Seçilen alıntı:
'''

Gözleri, hakîkatı ne olursa olsun, dembokrasi denenin dışında bir şeyi görmez ve dilleri de ondan başkasına dönmez olmuşdur!. Çünki bu şeytan sistemi, kimin altına yatarsa, onun nefsine tapan bir zilli fâhişedir!. En olmıyacak ne ise, onun söylenmesine bile sonuna kadar müsâade eder, asla itirâz etmez; bunun bir tek istisnâsı da, kendi enkâzını ve leşini kaldıracak olan herhangi bir sistemdir!. Bunun en başda geleni de, Allâh’ın mutlak nizâmı…

Meselâ diyerek müşahhas plâna inebilir; ve (13.6.2015) târihli Ali Eren Hocanın yazdıkları ile daha pek çok eksik kalan noktaları da ele alarak numaralayıb, nasibse tesbit edebiliriz!

'''

Amaç A:
Seçilen alıntıda Ali Eren Hocanın yazdıkları hangi tarihle anılıyor?
Amaç B:
Seçilen alıntıda "Gözleri, hakîkatı ne" sözlerinden başlayıp "nasibse tesbit edebiliriz!" sözlerine kadar inen bölümün tamamını hiç değiştirmeden aktarın.

Veri satırları:

'''

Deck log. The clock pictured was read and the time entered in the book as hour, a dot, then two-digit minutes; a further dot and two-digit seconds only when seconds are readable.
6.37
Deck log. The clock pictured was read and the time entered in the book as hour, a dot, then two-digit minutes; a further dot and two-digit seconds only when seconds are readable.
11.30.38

'''
'''

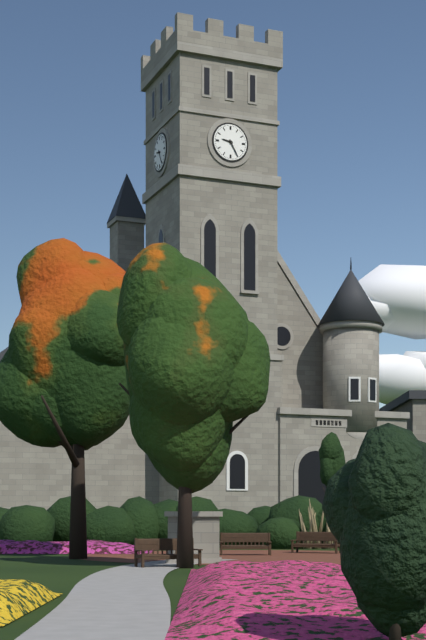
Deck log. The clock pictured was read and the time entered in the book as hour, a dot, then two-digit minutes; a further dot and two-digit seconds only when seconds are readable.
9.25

'''

Görev yanıtı A:
13.6.2015 tarihiyle.

Görev yanıtı B:
Gözleri, hakîkatı ne olursa olsun, dembokrasi denenin dışında bir şeyi görmez ve dilleri de ondan başkasına dönmez olmuşdur!. Çünki bu şeytan sistemi, kimin altına yatarsa, onun nefsine tapan bir zilli fâhişedir!. En olmıyacak ne ise, onun söylenmesine bile sonuna kadar müsâade eder, asla itirâz etmez; bunun bir tek istisnâsı da, kendi enkâzını ve leşini kaldıracak olan herhangi bir sistemdir!. Bunun en başda geleni de, Allâh’ın mutlak nizâmı…

Meselâ diyerek müşahhas plâna inebilir; ve (13.6.2015) târihli Ali Eren Hocanın yazdıkları ile daha pek çok eksik kalan noktaları da ele alarak numaralayıb, nasibse tesbit edebiliriz!